==== Extract ====

Pirates and Stormtroopers

Image by Stéfan, shared via a Creative Commons licence

Cards on the table, music means a lot to me. It’s scored many critical moments of my life so far, and papered over the cracks in the boring bits. Music has brought me back from the edge, when I felt like my brain was going to leap out of my head, music has set me far freer than alcohol ever has, whisky helps, but give me a dirty rock club, heat, smoke, lights and I will dance until I can’t breathe, until I feel like I could disappear.

For every heart break, there’s a song that goes with it, for every break up, an album you have to reclaim, for every beautiful moment, a piece of music. Music is reciprocal, it’s shared, it brings people together, it makes moments, and it is inspired by them. It is an essential form that talks to us of the universal; rhythm scores our lives, all life.

(here’s a Spotify playlist of all those songs)

I like music, you get that. But I would have heard none of the tracks above had it not been for file-sharing. I am not poor, not in real terms, I have a roof over my head, food in the fridge, an education. But my food budget for the past two years was something between £7.50 and £10 a week, I have roughly zero disposable income. I download files. Illegally. So does almost everyone I know. If you took that music away from me, you’d be taking away the thickness of experience. You’d be halving the substance of my memories.

This is a blog in reaction to Peter Mandleson’s threat to cut off internet access to persistent file-sharers.  There are two questions here; one is it legal, two, is it useful?

Despite the fact that the in depth Digital Britain report released in June 09 ruled out cutting off P2P sharers (“The most draconian penalty considered at the time was to slow down a persistent filesharer’s broadband connection”. Source) Peter Mandleson has since announced a new plan that

Calls for the secretary of state to be given the power to direct the communications regulator Ofcom to implement technical measures against illegal peer-to-peer filesharing. Source

So, is it legal? There’s quite a strong argument against these measures in terms of them being unenforceable – you cannot cut off 7 million people’s internet connections without due process of law. (I shouldn’t have to say this but) you cannot assume guilt; it’s perfectly easy to piggy back on unsecured wireless connections, just as it is possible that a connection is shared by a building, a family, a business. Is Mandleson proposing to process each illegal filesharer through the justice system? (And at the cost of the taxpayer – “Her Majesty’s Court System currently holds 200,000 criminal cases per year” source – how is it going to deal with millions)? Or is he advocating a form of marshal law, where ISPs are sheriffs, and users are guilty until proven innocent?

The second argument against the idea is that it actually directly contravenes our human rights under EU legislation:

Disconnecting people from the internet does not fully comply with EU legislation. In fact it directly contravenes EU legislation. I am referring to amendment 138/46 which […] declared that access to the internet was a fundamental human right. source

The action also contravenes what was pretty much the whole conclusion of the Digital Britain report: that broadband internet access was a right, not a privilege.

These actions are bolstered by false accounting for losses to the creative industries, and even aside from the exaggerated and erroneous figures involved in the headlines (see Ben Goldacre’s excellent blog post for more) their maths is flawed at the point they assume every download is a lost sale.

It’s all beginning to sound a bit desperate isn’t it?

==== Records shown ====

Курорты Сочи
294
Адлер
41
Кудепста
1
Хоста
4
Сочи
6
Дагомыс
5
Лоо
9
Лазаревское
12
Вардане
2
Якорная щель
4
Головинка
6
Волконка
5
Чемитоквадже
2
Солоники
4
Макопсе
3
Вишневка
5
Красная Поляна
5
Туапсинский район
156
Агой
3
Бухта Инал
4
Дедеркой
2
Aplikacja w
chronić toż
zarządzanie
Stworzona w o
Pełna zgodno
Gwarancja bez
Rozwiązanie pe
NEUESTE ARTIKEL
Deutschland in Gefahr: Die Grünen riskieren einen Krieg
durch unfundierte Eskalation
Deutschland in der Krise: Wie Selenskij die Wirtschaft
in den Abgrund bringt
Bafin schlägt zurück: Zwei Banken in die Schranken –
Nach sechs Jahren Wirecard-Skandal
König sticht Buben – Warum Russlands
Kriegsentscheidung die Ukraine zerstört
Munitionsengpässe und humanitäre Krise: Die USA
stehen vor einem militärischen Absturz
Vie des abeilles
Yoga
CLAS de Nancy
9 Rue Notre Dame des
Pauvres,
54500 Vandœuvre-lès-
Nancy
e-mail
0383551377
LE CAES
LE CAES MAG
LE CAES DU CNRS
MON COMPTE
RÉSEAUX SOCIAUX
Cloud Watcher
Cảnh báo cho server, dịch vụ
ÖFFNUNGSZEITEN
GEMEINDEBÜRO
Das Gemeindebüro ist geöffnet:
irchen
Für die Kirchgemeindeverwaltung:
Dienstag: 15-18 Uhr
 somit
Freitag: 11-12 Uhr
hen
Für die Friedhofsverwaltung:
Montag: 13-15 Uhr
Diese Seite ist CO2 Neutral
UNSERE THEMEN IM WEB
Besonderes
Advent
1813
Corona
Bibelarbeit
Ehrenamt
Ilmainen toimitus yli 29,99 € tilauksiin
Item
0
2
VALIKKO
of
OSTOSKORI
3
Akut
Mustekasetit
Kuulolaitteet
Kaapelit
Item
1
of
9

====

◆ What to do:
a) Put the lines of the saved entries, from the first line through the line containing "Cloud Watcher", into a JSON list of strings with one string per line, leaving out blank lines.
b) Write the next part of the blog post on file-sharing, continuing after its final sentence.

◆ Solved problems:
a)
[
  "Курорты Сочи",
  "294",
  "Адлер",
  "41",
  "Кудепста",
  "1",
  "Хоста",
  "4",
  "Сочи",
  "6",
  "Дагомыс",
  "5",
  "Лоо",
  "9",
  "Лазаревское",
  "12",
  "Вардане",
  "2",
  "Якорная щель",
  "4",
  "Головинка",
  "6",
  "Волконка",
  "5",
  "Чемитоквадже",
  "2",
  "Солоники",
  "4",
  "Макопсе",
  "3",
  "Вишневка",
  "5",
  "Красная Поляна",
  "5",
  "Туапсинский район",
  "156",
  "Агой",
  "3",
  "Бухта Инал",
  "4",
  "Дедеркой",
  "2",
  "Aplikacja w",
  "chronić toż",
  "zarządzanie",
  "Stworzona w o",
  "Pełna zgodno",
  "Gwarancja bez",
  "Rozwiązanie pe",
  "NEUESTE ARTIKEL",
  "Deutschland in Gefahr: Die Grünen riskieren einen Krieg",
  "durch unfundierte Eskalation",
  "Deutschland in der Krise: Wie Selenskij die Wirtschaft",
  "in den Abgrund bringt",
  "Bafin schlägt zurück: Zwei Banken in die Schranken –",
  "Nach sechs Jahren Wirecard-Skandal",
  "König sticht Buben – Warum Russlands",
  "Kriegsentscheidung die Ukraine zerstört",
  "Munitionsengpässe und humanitäre Krise: Die USA",
  "stehen vor einem militärischen Absturz",
  "Vie des abeilles",
  "Yoga",
  "CLAS de Nancy",
  "9 Rue Notre Dame des",
  "Pauvres,",
  "54500 Vandœuvre-lès-",
  "Nancy",
  "e-mail",
  "0383551377",
  "LE CAES",
  "LE CAES MAG",
  "LE CAES DU CNRS",
  "MON COMPTE",
  "RÉSEAUX SOCIAUX",
  "Cloud Watcher"
]

b)
Whitehall insiders believe the U-turn is more likely to have been caused by a prior meeting with one of the most powerful figures in the British music business, Lucian Grainge, the chairman of Universal Music – Source

Do you know what might save you a lot of money Universal? How about pulling out of all of those lawsuits, cutting down on those very finely paid lawyers of yours. A shiny penny to anyone who can set Universal Music Group’s legal costs against their projected losses to file sharing.

What we are seeing here, is the end of one type of business: the physical distribution of digital products. Source

These movements against progress are nothing less than the death throes of a nasty, parasitic part of a very worthy industry. They are not useful.

Copyright was originally brought about in 1709 to “encourage the creation of artistic works by granting a right to copy for 14 years.” It now stands between 50 and 95 years Source. Its aim was to encourage a profession. I am not arguing for an artistic community that consists solely of amateurs, I understand, boy do I understand that artists need to be paid. But being paid is not the ends for which art is made, it is the encouragement. The leveller. Not the stick with which to beat the consumer.

Culture is not only enjoyable, it is vital to us as a species, culture frames our existence; it helps us reflect of our selves, it asks big questions. Culture was also vital to our evolution, the ability to tell stories- to imagine differing outcomes was key to our growth– we teach out young using stories, cautionary tales and nursery rhymes. Our cultural heritage is open source, peer to peer, shared. See ballads, fairy tales, myths, legends, and performance like commedia dell’arte (its latter day incarnation is pantomime, but it used to be free to view political satire, kind of like a Spitting Image road show). The ownership of stories (told visually, actively, aurally) have changed since then, with the advent of a market economy, came patronage, and then a global capitalist system decided that not only did it want to own our stories, it wanted to sell them to us too. Distribution. But now the system is changing again.

The great chaotic utopia envisaged by some online evangelists would be culturally impoverished – a world that would create millions of buskers, but no Beatles. Source

I, and many of my peers are not calling for an end to the creative industries, we’re calling for changes to a very specific aspect of them – distribution. I’m not talking about some ‘choatic utopia’, what I am saying is the way that we consume is changing. Myspace, and Spotify have already changed the way that that we access music, and that artist distribute their wares. Youtube allows anyone with a camera and a computer to have their say. The Age of Stupid crowd-sourced the complete £450K production budget and are pioneering a system that allows anyone to buy a licence to screen it whenever and wherever they like – keeping the profits for themselves or their climate campaign.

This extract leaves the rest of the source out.